═══ Data to examine ═══
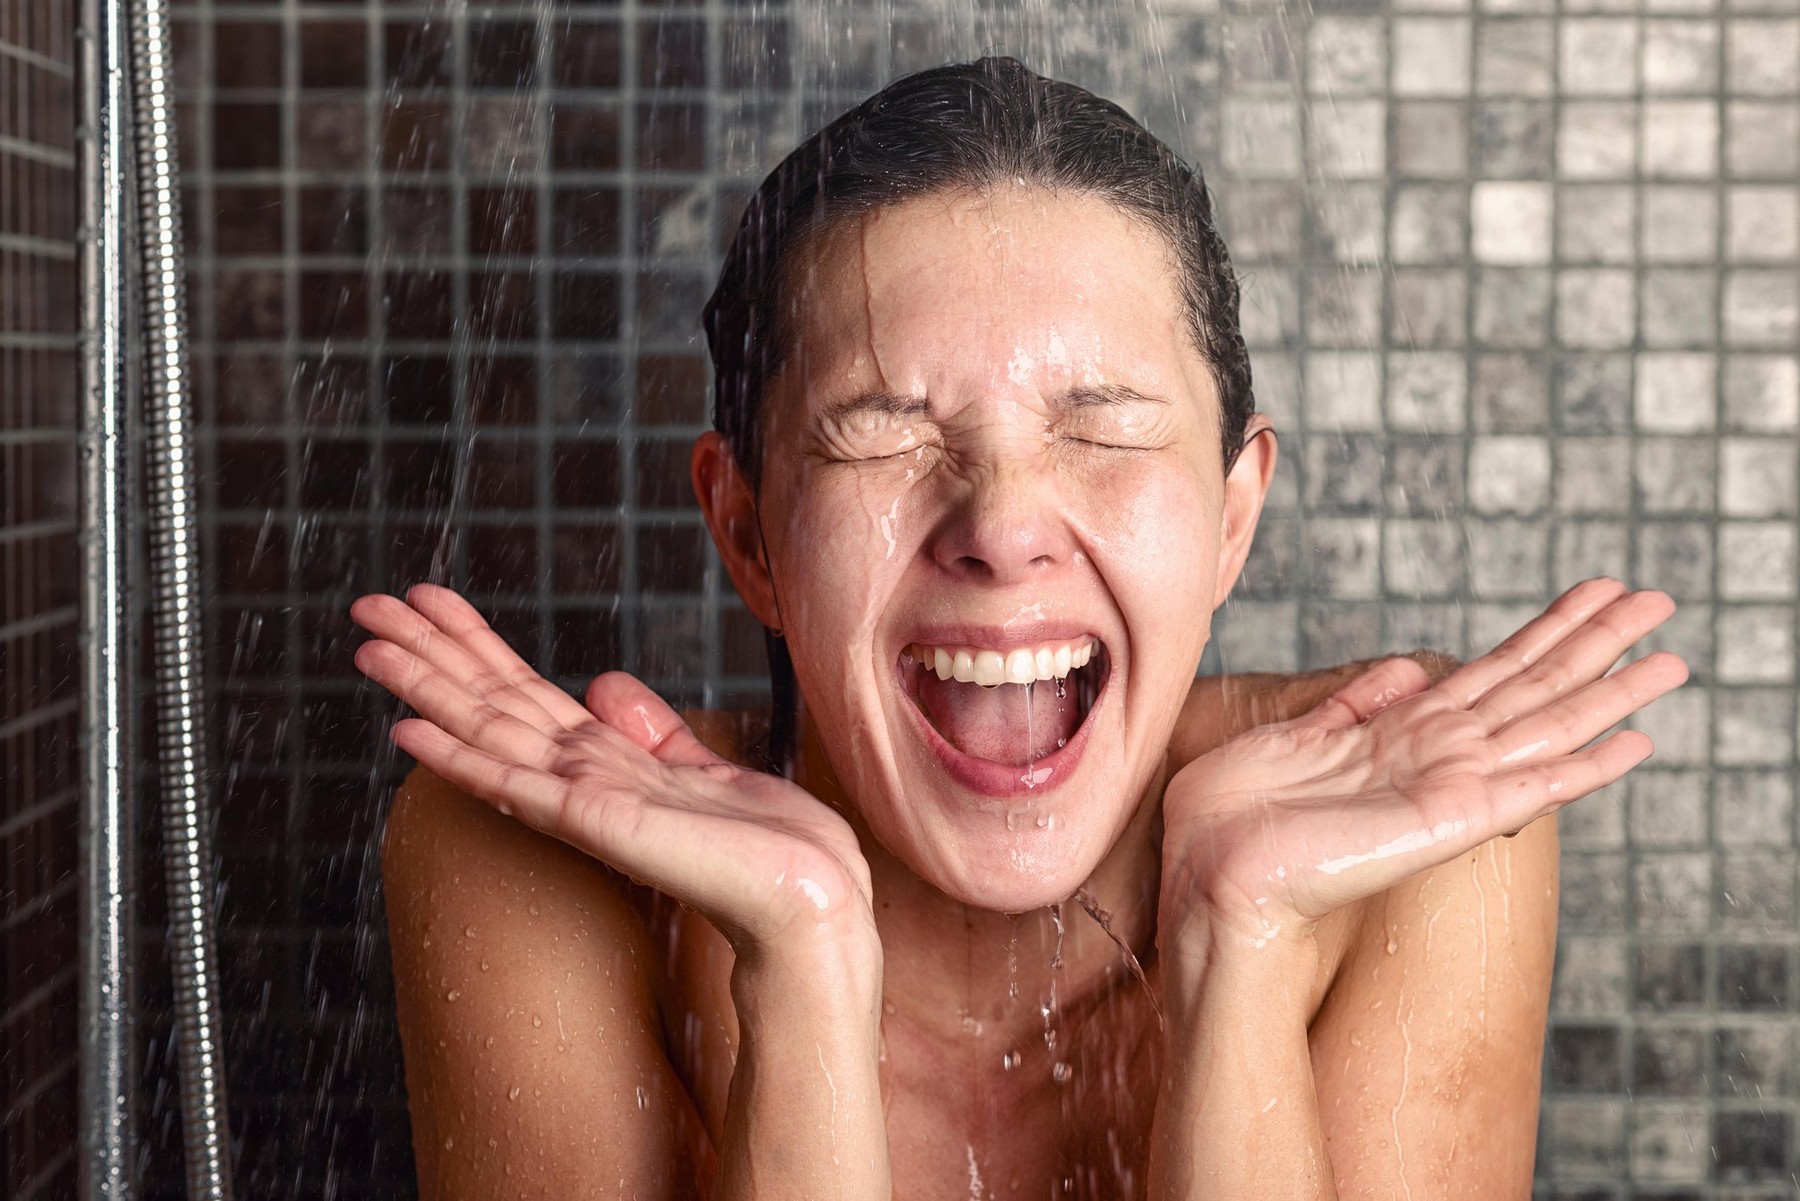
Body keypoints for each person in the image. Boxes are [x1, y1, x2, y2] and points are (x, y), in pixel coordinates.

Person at [349, 56, 1687, 1198]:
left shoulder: (1422, 818)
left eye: (1102, 428)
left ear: (1234, 517)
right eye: (884, 435)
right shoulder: (541, 851)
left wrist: (1246, 942)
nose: (1002, 519)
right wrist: (802, 962)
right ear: (749, 533)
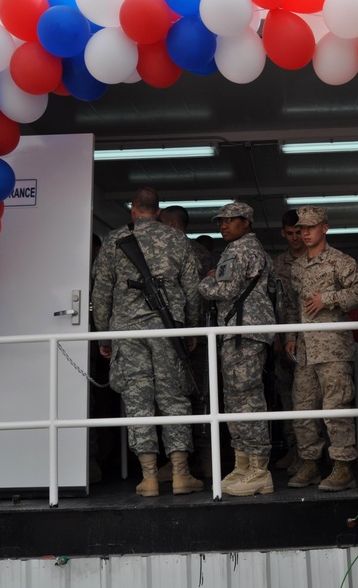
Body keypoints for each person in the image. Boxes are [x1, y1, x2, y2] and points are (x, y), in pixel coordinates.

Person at [91, 187, 204, 497]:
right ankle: (180, 475)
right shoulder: (176, 239)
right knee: (174, 397)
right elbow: (193, 289)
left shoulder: (114, 241)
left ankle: (149, 477)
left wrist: (103, 333)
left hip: (127, 332)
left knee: (138, 400)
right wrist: (191, 329)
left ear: (132, 210)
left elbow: (100, 292)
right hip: (168, 331)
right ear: (158, 211)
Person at [283, 206, 358, 492]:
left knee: (336, 408)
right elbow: (290, 305)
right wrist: (290, 335)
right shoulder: (296, 267)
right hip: (306, 350)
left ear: (325, 228)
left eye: (311, 227)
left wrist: (329, 298)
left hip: (333, 348)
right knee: (302, 409)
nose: (305, 232)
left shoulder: (339, 261)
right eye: (301, 228)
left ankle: (343, 466)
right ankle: (310, 463)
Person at [198, 202, 277, 497]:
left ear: (246, 222)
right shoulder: (252, 249)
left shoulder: (237, 250)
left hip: (244, 331)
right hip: (243, 331)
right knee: (237, 398)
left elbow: (226, 290)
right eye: (221, 221)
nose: (223, 225)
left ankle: (259, 470)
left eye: (231, 221)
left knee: (245, 398)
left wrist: (205, 283)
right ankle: (243, 465)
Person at [158, 204, 214, 481]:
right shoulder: (201, 253)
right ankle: (204, 463)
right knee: (200, 397)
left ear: (173, 225)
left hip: (188, 335)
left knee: (183, 397)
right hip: (196, 334)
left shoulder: (179, 250)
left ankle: (191, 463)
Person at [271, 209, 307, 472]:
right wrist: (274, 337)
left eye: (299, 232)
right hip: (283, 338)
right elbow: (269, 304)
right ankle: (295, 450)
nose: (295, 238)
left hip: (313, 338)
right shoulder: (275, 265)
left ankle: (314, 454)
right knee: (287, 397)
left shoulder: (314, 257)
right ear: (283, 233)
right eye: (290, 233)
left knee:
═══
▶ **Your task**
Reproduce verbatim the lines above, from the line with "left eye: (311, 227)" through the line with "right hip: (196, 334)".

▶ **Output of the exercise**
left eye: (311, 227)
left wrist: (329, 298)
left hip: (333, 348)
right knee: (302, 409)
nose: (305, 232)
left shoulder: (339, 261)
right eye: (301, 228)
left ankle: (343, 466)
right ankle: (310, 463)
Person at [198, 202, 277, 497]:
left ear: (246, 222)
right shoulder: (252, 249)
left shoulder: (237, 250)
left hip: (244, 331)
right hip: (243, 331)
right knee: (237, 398)
left elbow: (226, 290)
right eye: (221, 221)
nose: (223, 225)
left ankle: (259, 470)
left eye: (231, 221)
left knee: (245, 398)
left wrist: (205, 283)
right ankle: (243, 465)
Person at [158, 204, 214, 481]:
right shoulder: (201, 253)
right ankle: (204, 463)
right knee: (200, 397)
left ear: (173, 225)
left hip: (188, 335)
left knee: (183, 397)
right hip: (196, 334)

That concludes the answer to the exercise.